Scissor Sisters – 26 September – Hamer Hall

Stevie and I saw the ‘Scissters’ play at Festering Hall. Well we mostly heard them; being too short to see over the crowds in the pit. And for the first couple of songs, the mixing was awful. We also were nonchalant when the screaming reached its peak, when Kylie came on stage for a duet.

I’m a little worried about how the Scissters show will translate to a sit down venue. God knows the staff haven’t been all smiles about dancing in the aisles at previous shows. Nevertheless, I’ve just selected our seats, so there is no looking back (in anger) now.

Billy Bragg – 20 October – Recital Centre

To me, Billy Bragg is synonymous with Adelaide. I was introduced to his Don’t Try This at Home album in 2001 by the woman whose house I briefly lived in when I first moved over there. I already knew a few of his songs, most notably You Woke Up my Neighbourhood (because it featured Michael Stipe) and Greetings to the New Brunette (Shirley!) but this taster opened my eyes to his genius. Nearing the end of my time in Adelaide, Billy toured and a few colleagues and I saw him at the Thebarton theatre. I remember being on crutches at the time, and a snippet of banter between Billy and the crowd. Let’s hope I remember a bit more this time.

The Beach Boys – 31 August – Rod Laver Arena

Who doesn’t love the Beach Boys? Yes they might be old, and Brian might have his best years behind him, but I still want to go, if only for the trainspotting aspect. Hell I went and saw AC/DC for the same reason, so why not the group that still makes me Smile whenever I hear their harmonies?

Weezer – 16 January – Myer Music Bowl

I once was taken to a play by my Grandmother that may or may not have been M. Butterfly. When Weezer’s El Scorcho song came out that opens with the classic line, “Goddamn you half-Japanese girls” and mentioned Cho Cho San, the song and the play became linked in my head. I have no idea if there is any logic to this link. I do know however that I still love the Blue Album. Especially the 1.29 – 1.38 section of Only in Dreams.
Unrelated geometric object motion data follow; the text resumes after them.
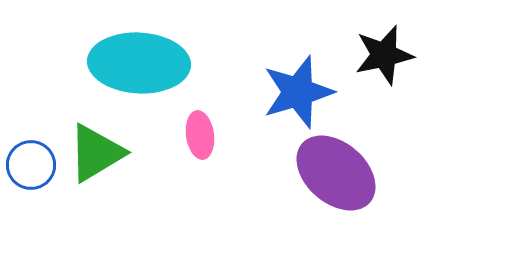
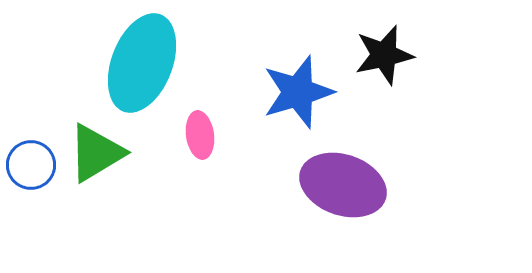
cyan ellipse: moved 3 px right; rotated 72 degrees counterclockwise
purple ellipse: moved 7 px right, 12 px down; rotated 22 degrees counterclockwise
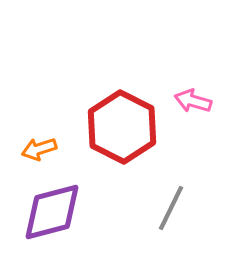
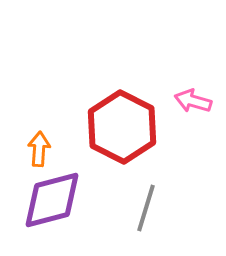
orange arrow: rotated 112 degrees clockwise
gray line: moved 25 px left; rotated 9 degrees counterclockwise
purple diamond: moved 12 px up
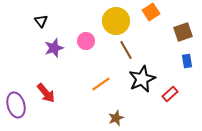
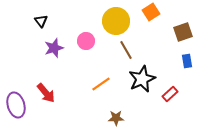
brown star: rotated 21 degrees clockwise
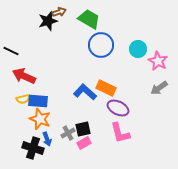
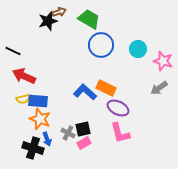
black line: moved 2 px right
pink star: moved 5 px right; rotated 12 degrees counterclockwise
gray cross: rotated 32 degrees counterclockwise
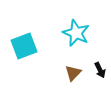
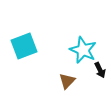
cyan star: moved 7 px right, 17 px down
brown triangle: moved 6 px left, 8 px down
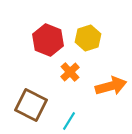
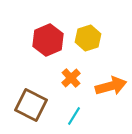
red hexagon: rotated 16 degrees clockwise
orange cross: moved 1 px right, 6 px down
cyan line: moved 5 px right, 5 px up
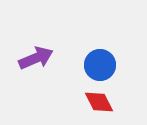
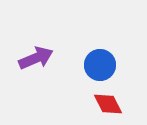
red diamond: moved 9 px right, 2 px down
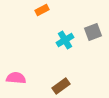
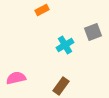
cyan cross: moved 5 px down
pink semicircle: rotated 18 degrees counterclockwise
brown rectangle: rotated 18 degrees counterclockwise
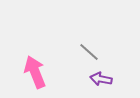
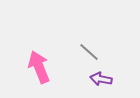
pink arrow: moved 4 px right, 5 px up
Harvest Festival – 11 November – Werribee Park

Last year’s inaugural Harvest festival was too good to be true. Portishead, Mercury Rev, Flaming Lips and Hypnotic Brass Ensemble amongst others. And a perfect sunny day.  This year it’s another stellar line up for the bands that I loved in my younger years – Beck, Cake, Dandy Warhols – and bands that I’m digging right now, such as Beirut and Santigold. Let’s hope the sun shines as brightly this year.